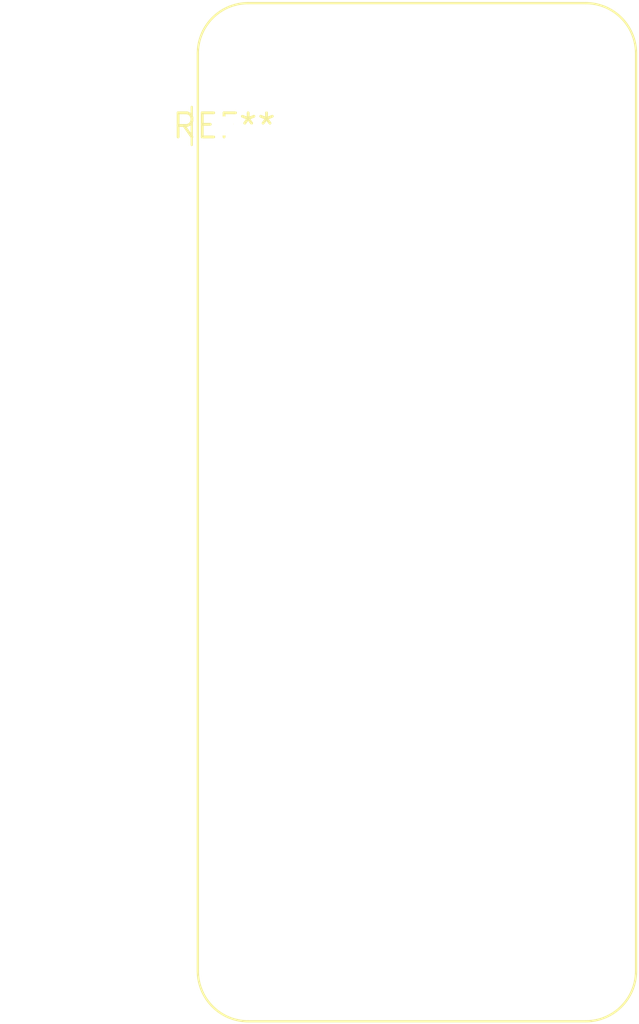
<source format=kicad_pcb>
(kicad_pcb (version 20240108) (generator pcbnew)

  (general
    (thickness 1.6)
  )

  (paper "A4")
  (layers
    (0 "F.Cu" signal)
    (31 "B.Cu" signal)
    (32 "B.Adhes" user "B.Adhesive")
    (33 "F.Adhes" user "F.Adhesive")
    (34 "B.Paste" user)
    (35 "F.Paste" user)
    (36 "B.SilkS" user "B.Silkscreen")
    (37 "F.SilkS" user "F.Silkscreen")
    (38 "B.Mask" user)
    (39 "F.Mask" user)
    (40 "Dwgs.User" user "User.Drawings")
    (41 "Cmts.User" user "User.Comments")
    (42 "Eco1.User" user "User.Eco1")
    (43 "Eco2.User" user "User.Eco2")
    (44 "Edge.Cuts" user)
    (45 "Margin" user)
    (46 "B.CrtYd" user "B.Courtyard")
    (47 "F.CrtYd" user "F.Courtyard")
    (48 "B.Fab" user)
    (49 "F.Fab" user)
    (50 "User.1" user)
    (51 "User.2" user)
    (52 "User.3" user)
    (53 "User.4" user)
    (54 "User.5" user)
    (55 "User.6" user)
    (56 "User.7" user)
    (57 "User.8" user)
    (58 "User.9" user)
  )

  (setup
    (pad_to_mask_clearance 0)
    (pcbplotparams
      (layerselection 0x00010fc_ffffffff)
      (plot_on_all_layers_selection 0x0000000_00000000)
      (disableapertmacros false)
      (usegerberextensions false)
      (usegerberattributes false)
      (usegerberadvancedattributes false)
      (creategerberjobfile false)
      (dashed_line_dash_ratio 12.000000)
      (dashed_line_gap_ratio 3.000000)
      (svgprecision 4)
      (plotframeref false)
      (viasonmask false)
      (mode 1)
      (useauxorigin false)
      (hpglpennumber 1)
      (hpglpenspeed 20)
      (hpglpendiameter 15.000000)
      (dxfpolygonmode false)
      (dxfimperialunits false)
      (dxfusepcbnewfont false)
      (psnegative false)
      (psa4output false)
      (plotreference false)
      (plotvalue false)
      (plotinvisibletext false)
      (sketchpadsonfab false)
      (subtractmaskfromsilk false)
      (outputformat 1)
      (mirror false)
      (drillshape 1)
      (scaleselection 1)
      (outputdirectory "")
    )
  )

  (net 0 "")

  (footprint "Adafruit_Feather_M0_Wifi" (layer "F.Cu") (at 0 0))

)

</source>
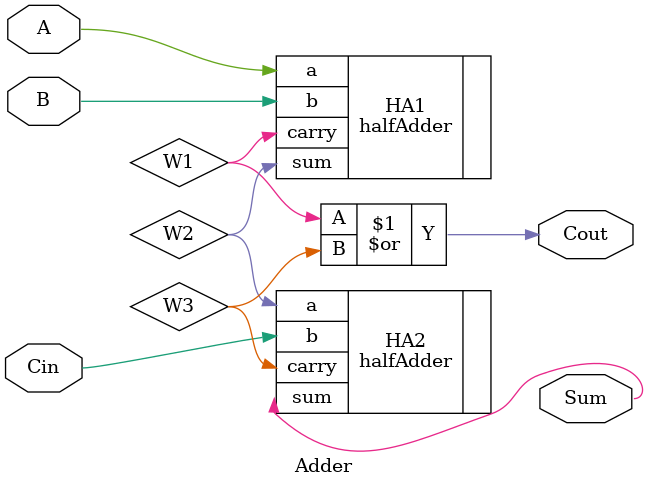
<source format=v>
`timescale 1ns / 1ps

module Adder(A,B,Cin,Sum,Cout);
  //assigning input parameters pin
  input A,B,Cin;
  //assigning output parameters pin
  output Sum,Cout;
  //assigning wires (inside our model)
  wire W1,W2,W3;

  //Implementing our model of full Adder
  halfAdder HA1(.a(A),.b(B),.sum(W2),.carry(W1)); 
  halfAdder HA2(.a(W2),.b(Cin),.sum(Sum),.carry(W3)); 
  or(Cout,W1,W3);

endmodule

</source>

* * *

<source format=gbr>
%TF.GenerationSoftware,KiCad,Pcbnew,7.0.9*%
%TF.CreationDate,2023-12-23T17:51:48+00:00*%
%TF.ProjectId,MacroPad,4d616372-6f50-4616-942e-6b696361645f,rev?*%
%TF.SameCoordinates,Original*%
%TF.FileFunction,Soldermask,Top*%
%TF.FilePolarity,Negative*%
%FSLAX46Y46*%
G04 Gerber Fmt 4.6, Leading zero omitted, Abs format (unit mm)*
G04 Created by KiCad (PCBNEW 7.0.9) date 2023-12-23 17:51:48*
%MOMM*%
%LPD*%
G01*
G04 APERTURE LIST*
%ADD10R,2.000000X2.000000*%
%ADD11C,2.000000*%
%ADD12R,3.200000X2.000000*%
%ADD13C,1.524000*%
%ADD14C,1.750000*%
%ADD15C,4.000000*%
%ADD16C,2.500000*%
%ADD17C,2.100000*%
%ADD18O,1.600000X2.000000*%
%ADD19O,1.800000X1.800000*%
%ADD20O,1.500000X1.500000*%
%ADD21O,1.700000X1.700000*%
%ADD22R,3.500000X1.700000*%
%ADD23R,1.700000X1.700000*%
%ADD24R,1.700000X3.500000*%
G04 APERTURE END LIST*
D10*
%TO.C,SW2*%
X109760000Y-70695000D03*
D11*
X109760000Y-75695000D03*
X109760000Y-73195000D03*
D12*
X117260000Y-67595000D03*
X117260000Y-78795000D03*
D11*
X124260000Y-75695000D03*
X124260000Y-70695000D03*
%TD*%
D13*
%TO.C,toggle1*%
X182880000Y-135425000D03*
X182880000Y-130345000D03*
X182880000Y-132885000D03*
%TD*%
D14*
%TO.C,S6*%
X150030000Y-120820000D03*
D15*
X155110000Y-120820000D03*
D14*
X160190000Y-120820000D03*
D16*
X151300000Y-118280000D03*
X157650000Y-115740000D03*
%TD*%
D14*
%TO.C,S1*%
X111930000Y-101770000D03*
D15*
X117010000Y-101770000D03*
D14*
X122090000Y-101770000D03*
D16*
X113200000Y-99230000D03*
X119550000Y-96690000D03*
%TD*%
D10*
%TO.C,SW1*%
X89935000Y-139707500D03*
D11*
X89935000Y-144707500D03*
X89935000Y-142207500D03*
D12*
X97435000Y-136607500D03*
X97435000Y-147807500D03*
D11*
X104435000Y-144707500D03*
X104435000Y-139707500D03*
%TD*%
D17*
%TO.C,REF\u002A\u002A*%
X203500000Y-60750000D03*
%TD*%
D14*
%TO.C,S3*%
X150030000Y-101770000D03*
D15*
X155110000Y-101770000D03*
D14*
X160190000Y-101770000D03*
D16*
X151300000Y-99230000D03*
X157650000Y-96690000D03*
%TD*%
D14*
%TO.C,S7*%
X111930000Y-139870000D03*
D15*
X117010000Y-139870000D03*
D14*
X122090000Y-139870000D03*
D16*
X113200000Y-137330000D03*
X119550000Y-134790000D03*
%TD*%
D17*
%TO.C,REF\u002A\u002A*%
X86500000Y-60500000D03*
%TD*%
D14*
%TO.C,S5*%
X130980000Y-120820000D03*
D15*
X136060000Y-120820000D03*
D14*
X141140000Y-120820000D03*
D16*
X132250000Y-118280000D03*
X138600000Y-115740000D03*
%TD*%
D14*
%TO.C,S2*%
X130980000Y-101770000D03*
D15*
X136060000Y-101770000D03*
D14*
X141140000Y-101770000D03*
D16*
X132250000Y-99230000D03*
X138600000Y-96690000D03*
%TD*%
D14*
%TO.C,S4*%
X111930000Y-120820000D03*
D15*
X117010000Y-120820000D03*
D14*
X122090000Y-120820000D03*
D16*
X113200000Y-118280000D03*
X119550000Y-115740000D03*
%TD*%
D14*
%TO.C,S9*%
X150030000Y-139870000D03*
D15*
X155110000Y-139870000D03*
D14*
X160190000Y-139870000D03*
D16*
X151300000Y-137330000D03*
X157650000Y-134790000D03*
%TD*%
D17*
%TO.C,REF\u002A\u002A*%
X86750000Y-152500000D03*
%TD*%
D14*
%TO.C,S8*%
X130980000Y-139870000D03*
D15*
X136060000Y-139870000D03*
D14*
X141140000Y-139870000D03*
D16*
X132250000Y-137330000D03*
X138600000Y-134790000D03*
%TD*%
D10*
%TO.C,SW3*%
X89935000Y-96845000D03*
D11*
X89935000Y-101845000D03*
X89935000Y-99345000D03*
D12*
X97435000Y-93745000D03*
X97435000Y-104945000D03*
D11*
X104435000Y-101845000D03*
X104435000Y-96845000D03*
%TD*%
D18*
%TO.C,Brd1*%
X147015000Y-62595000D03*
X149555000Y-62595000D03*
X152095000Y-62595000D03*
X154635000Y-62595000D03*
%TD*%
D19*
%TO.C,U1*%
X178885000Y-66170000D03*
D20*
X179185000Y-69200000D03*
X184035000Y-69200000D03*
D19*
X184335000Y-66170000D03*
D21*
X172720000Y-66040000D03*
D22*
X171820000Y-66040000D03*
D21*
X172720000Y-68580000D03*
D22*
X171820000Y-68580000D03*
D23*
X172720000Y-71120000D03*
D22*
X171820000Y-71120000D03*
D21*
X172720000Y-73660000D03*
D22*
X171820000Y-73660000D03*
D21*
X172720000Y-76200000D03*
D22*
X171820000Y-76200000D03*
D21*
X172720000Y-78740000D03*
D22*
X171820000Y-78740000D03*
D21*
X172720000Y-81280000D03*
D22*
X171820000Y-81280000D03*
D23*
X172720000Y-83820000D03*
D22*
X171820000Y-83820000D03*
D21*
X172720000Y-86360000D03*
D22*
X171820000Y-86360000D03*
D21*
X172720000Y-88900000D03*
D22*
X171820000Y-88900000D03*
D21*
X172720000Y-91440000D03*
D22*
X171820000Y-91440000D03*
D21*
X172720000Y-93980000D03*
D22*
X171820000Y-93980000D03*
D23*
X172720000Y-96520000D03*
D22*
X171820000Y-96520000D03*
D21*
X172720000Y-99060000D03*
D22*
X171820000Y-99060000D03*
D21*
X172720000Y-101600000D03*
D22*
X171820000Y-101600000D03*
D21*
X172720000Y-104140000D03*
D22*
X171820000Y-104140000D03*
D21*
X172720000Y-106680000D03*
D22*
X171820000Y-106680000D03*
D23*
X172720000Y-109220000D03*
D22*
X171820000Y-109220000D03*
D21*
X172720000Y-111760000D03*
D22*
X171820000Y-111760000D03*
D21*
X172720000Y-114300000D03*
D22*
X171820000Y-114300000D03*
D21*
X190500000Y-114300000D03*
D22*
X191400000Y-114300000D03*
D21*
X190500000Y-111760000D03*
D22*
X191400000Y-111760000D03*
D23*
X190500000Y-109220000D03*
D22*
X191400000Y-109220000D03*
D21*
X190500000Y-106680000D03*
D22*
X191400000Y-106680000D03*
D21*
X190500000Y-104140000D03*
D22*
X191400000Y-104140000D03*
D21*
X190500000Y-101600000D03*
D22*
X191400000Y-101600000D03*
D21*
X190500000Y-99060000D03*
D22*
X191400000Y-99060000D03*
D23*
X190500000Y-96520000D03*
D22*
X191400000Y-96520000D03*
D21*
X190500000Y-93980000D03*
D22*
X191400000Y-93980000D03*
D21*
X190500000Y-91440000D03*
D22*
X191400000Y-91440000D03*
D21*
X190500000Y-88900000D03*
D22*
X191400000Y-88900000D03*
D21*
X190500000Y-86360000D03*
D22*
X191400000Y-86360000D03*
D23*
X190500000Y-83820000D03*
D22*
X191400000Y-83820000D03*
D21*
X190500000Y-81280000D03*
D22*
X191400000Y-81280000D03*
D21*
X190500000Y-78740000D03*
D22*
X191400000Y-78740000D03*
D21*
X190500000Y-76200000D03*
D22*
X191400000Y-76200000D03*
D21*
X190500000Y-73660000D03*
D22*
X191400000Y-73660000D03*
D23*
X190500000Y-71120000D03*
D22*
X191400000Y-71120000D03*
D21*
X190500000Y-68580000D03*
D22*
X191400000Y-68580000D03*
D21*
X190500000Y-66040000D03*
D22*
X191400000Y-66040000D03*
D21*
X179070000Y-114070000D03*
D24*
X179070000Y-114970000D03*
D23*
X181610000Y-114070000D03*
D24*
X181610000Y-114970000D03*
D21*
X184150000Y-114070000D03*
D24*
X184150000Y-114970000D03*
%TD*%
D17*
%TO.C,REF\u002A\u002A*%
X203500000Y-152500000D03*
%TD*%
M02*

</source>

### [TASK DESCRIPTION]
For this exercise, work out how many lines in the material include "Cout", and give only the number.

### [YOUR SOLUTION]
3